The Phil Campbell Convention planned for 17-19 June was originally supposed to be a quirky event, as part of a year of 100th anniversary celebrations, complete with a hoedown, hog roast, brass bands and even a 5km race for all the Phils attending.
But after the tornadoes left much of the town in ruins and 25 people dead the organisers decided to get the Phils from across the world involved in helping to rebuild the community.
A website imwithphil.com was set up and has been raising funds which will be used to fix the high school, city hall and two housing developments.
Among those who will arrive in the town next month to help out is 30-year-old business consultant Phil Campbell, originally from Clarkston near Glasgow.
He told BBC Scotland he had already booked his flights before the tornadoes struck.
"This started off as something light-hearted, just a bit of fun and it just seemed like a really interesting and one-off event to get involved with," he said.
"That was pre-tornadoes. We now know that about half the town was destroyed, 400 buildings were damaged and a hundred homes destroyed.
"I am not sure if I will actually be really prepared for what it might look like," he said.

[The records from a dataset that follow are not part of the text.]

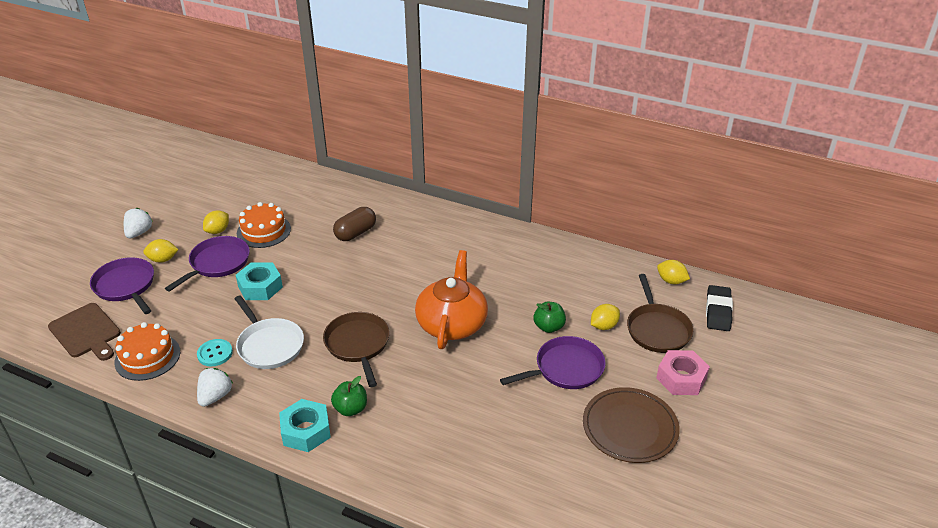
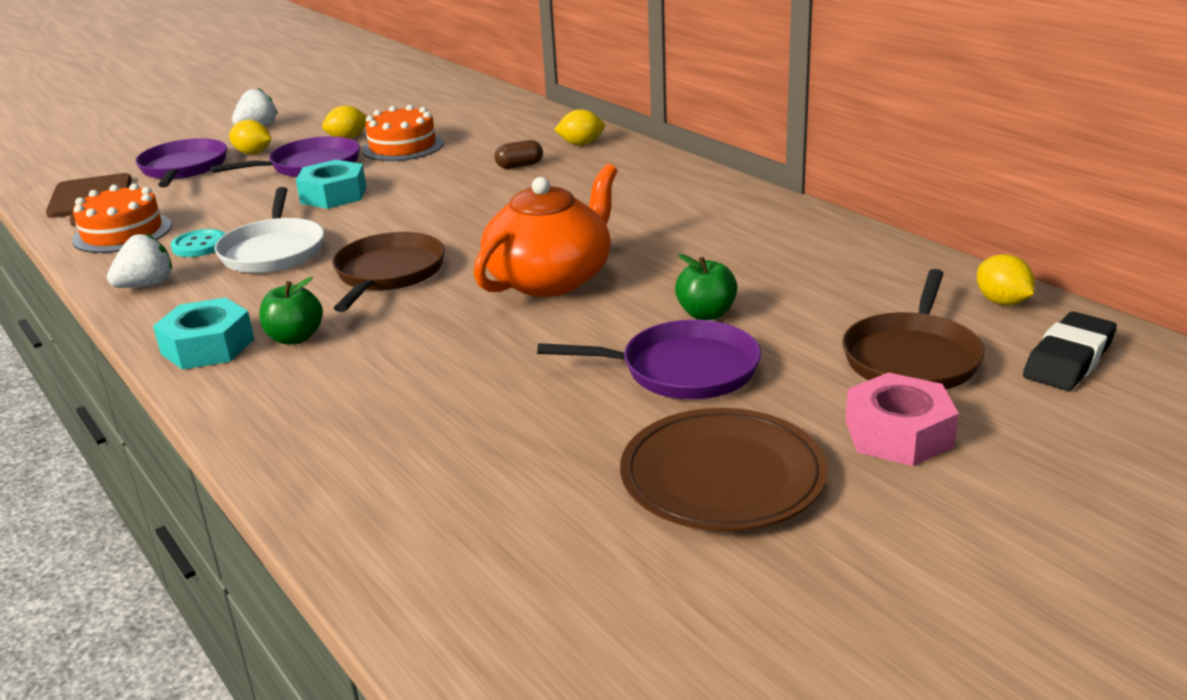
camera: 30 degrees right, 10 degrees down
(355, 233) = (519, 166): brown capsule -> brown capsule, size x0.63
(603, 326) = (809, 332): yellow lemon -> yellow lemon (581, 144)

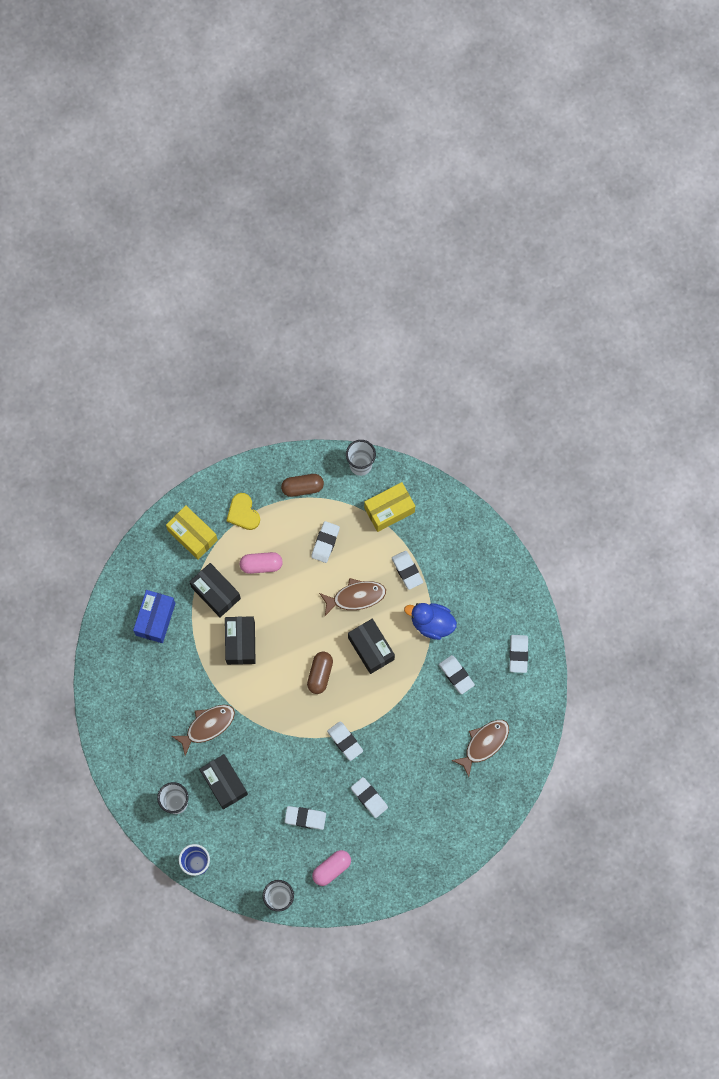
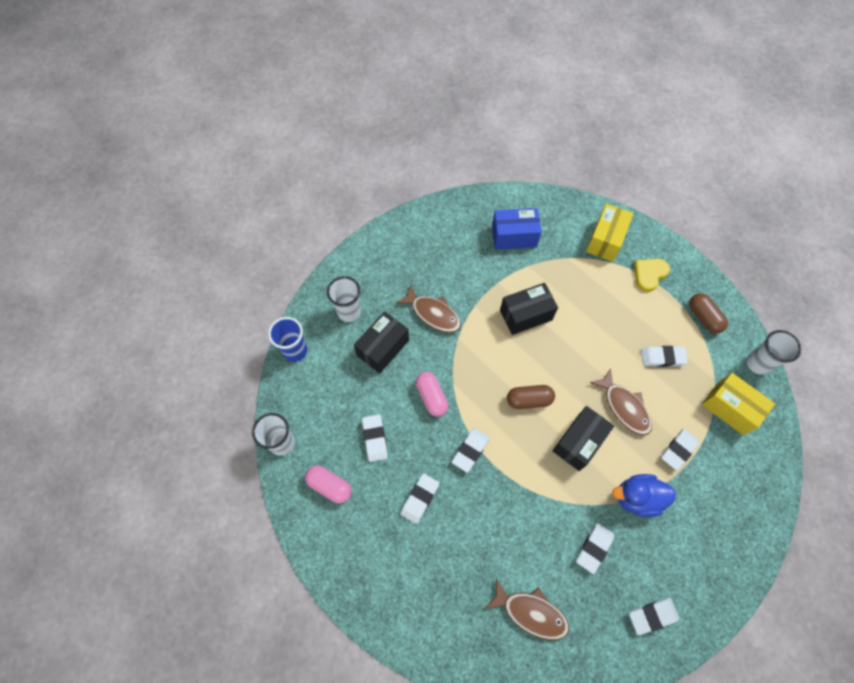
camera: 70 degrees right, 10 degrees down
(216, 593) = (562, 277): black box -> none
(261, 564) = (609, 307): pink capsule -> pink capsule (431, 397)
(431, 623) = (637, 498): blue duck -> blue duck turned 90 degrees counterclockwise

The Scot will travel to Alabama with a friend and along with other Phils, Phillipas, Philomenas and Felipes from England, Ireland, Jamaica, Australia and South America, will do what they can to assist with the ongoing work to restore the town.
He added: "We are trying to raise as much awareness as we can through the website and raise funds and sponsorship.
"When we are actually there we are trying to raise enough money to work with the charity Habitat for Humanity to build a house."
Between 30 and 50 Phil Campbells are expected to converge on the town and the Scottish Phil Campbell admits that might prove problematic.
"It is going to get confusing, especially when it comes to hotel rooms and booking taxis. Things like that aren't going to be particularly easy," he said.